Examples

A simple Milstein scheme

We consider the following SDE

\[\begin{aligned} \mathrm{d}X^1_t &= \mathrm{d}W^1_t \\ \mathrm{d}X^2_t &= \mathrm{d}W^2_t \\ \mathrm{d}X^3_t &= X^1\mathrm{d}W^2_t\\ X_0 &= 0 \end{aligned}\]

with $X_t\in\mathbb{R}^3$, $t\in[0,1]$ and a two-dimensional Wiener process $W_t$. This is a simple example of a non-commutative SDE. The exact solution is

\[\begin{aligned} X^1_t &= W^1_t \\ X^2_t &= W^2_t \\ X^3_t &= \int_{0}^{t}\int_{0}^s\mathrm{d}W^1_r\mathrm{d}W^2_s \,. \end{aligned}\]
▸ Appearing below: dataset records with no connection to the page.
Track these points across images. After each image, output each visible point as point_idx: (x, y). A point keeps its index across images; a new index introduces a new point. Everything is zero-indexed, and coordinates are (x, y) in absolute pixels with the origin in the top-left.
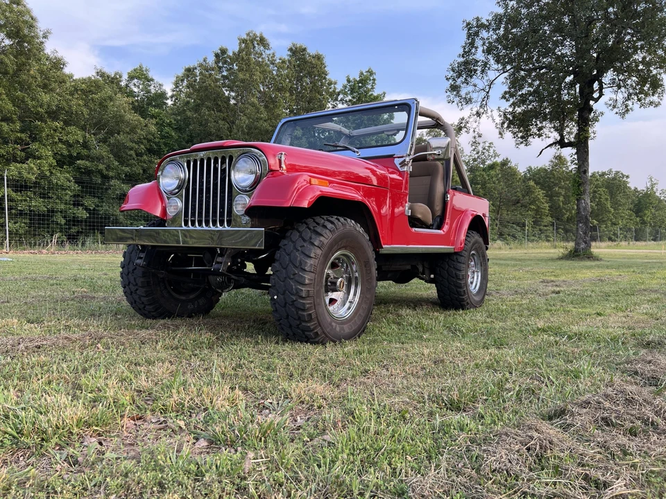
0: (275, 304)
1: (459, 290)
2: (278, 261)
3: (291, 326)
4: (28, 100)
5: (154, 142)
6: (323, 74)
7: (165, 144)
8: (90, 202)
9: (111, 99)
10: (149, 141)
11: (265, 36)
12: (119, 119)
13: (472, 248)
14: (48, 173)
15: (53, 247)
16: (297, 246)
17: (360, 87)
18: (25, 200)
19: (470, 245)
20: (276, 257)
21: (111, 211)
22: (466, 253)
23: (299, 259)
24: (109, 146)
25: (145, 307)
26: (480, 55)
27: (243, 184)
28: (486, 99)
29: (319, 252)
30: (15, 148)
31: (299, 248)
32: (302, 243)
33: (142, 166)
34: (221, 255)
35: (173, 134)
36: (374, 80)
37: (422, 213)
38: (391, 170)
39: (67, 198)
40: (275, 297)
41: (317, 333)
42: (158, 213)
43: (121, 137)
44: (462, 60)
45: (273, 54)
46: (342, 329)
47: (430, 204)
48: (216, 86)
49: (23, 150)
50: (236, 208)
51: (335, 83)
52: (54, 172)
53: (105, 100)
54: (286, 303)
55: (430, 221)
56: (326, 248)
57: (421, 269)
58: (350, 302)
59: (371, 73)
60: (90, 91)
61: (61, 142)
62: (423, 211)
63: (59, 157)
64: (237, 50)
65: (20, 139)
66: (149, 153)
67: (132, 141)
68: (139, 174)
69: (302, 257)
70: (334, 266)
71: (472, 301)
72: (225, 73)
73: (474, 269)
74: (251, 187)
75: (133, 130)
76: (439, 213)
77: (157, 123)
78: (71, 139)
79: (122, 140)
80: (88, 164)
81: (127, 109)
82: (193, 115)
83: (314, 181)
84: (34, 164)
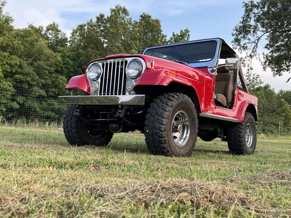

We can see that the third component computes the Lévy area defined by the Wiener process.

Using the Euler-Maruyama scheme we can approximate this solution as

\[\begin{aligned} Y^1_{n+1} &= Y^1_{n} + \Delta W^1_n \\ Y^2_{n+1} &= Y^2_{n} + \Delta W^2_n \\ Y^3_{n+1} &= Y^3_{n} + Y^1_{n} \cdot \Delta W^2_n \end{aligned}\]

whereas the Milstein scheme takes the following form

\[\begin{aligned} Z^1_{n+1} &= Z^1_{n} + \Delta W^1_n \\ Z^2_{n+1} &= Z^2_{n} + \Delta W^2_n \\ Z^3_{n+1} &= Z^3_{n} + Z^1_{n} \cdot \Delta W^2_n + \int_{t_n}^{t_{n+1}}\int_{t_n}^s\mathrm{d}W^1_r\mathrm{d}W^2_s \,. \end{aligned}\]
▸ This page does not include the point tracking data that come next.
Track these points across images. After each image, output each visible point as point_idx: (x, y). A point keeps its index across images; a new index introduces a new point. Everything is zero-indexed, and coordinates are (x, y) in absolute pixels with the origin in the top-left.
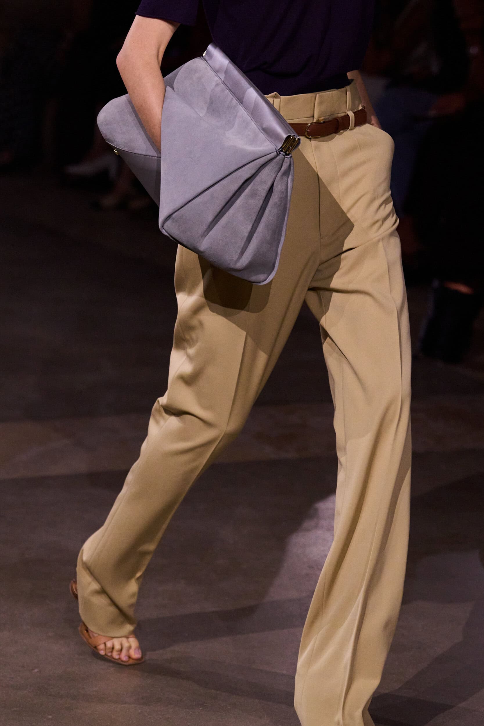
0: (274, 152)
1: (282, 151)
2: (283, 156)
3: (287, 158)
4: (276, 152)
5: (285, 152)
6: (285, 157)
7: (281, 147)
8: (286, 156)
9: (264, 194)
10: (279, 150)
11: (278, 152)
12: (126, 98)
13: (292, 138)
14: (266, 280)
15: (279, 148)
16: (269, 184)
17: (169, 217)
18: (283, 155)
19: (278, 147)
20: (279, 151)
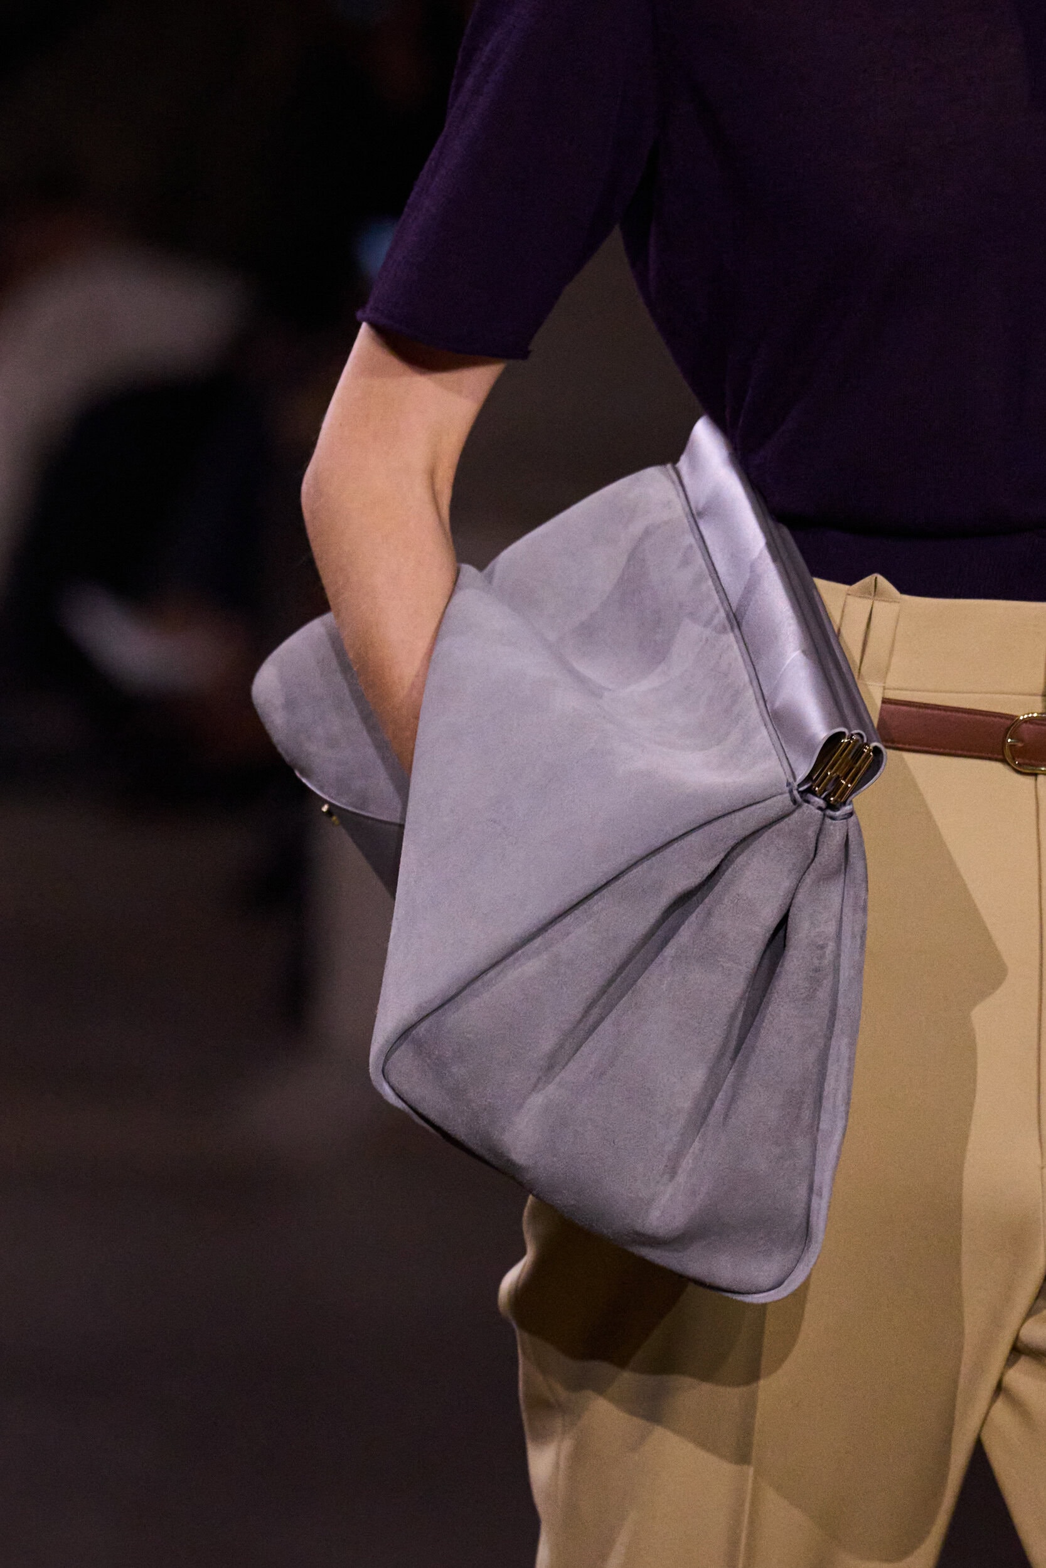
0: (781, 794)
1: (810, 791)
2: (820, 812)
3: (832, 818)
4: (788, 795)
5: (826, 799)
6: (824, 815)
7: (808, 778)
8: (830, 812)
9: (750, 956)
10: (799, 786)
11: (795, 792)
12: (322, 630)
13: (849, 743)
14: (779, 1284)
15: (800, 777)
16: (769, 917)
17: (405, 1034)
18: (820, 808)
19: (799, 775)
20: (799, 792)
The following example shows how to implement these two schemes. We determine the optimal algorithm first, so it does not have to be recomputed every iteration.

using LevyArea
using Plots

T = 1
N = 100
Δt = T/N
Y₀ = Z₀ = [0.0,0.0,0.0]

Y = zeros(3,N+1)
Z = zeros(3,N+1)
Y[:,1] .= Y₀
Z[:,1] .= Z₀

# which algorithm is optimal for a two-dimensional
# Wiener process and the chosen stepsize
alg = optimal_algorithm(2, Δt)

for n = 1:N
    # simulate increment and iterated integral
    ΔW = sqrt(Δt)*randn(2)
    II = iterated_integrals(ΔW, Δt; alg=alg)
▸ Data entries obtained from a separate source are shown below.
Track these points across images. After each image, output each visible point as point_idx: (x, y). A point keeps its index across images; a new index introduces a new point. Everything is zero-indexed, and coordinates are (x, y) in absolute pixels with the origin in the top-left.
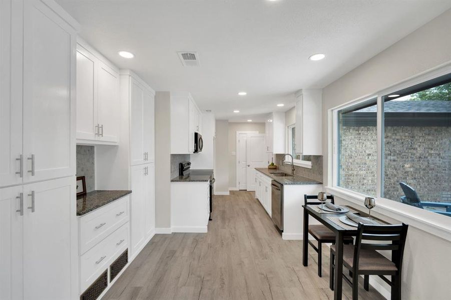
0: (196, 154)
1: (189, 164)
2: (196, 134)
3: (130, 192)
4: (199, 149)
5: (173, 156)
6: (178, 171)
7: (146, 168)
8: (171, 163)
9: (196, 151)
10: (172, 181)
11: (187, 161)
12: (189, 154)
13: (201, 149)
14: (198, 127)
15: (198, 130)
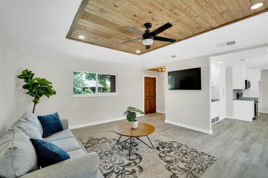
0: (246, 89)
1: (242, 94)
2: (246, 81)
3: (220, 100)
4: (248, 87)
5: (234, 90)
6: (236, 96)
7: (224, 94)
8: (233, 93)
9: (246, 88)
10: (234, 99)
11: (241, 92)
12: (242, 90)
13: (249, 87)
14: (247, 77)
15: (247, 79)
    # Euler-Maruyama scheme
    Y[1,n+1] = Y[1,n] + ΔW[1]
    Y[2,n+1] = Y[2,n] + ΔW[2]
    Y[3,n+1] = Y[3,n] + Y[1,n]*ΔW[2]

    # Milstein scheme
    Z[1,n+1] = Z[1,n] + ΔW[1]
    Z[2,n+1] = Z[2,n] + ΔW[2]
    Z[3,n+1] = Z[3,n] + Z[1,n]*ΔW[2] + II[1,2]
end

p_WP = plot(0:Δt:T, Y[1:2,:]', label=["\$X^1\$" "\$X^2\$"], title="Wiener process", legend=:topleft)
p_LA = plot(0:Δt:T, Y[3,:], label="Euler-Maruyama", title="Lévy area", legend=:topleft)
plot!(p_LA, 0:Δt:T, Z[3,:], label="Milstein")

plot(p_WP, p_LA, layout=@layout [a; b])

The upper plot shows the first two components of the solution, which are the same for both schemes. The lower plot then shows the different approximations of the Lévy area (third component of the solution).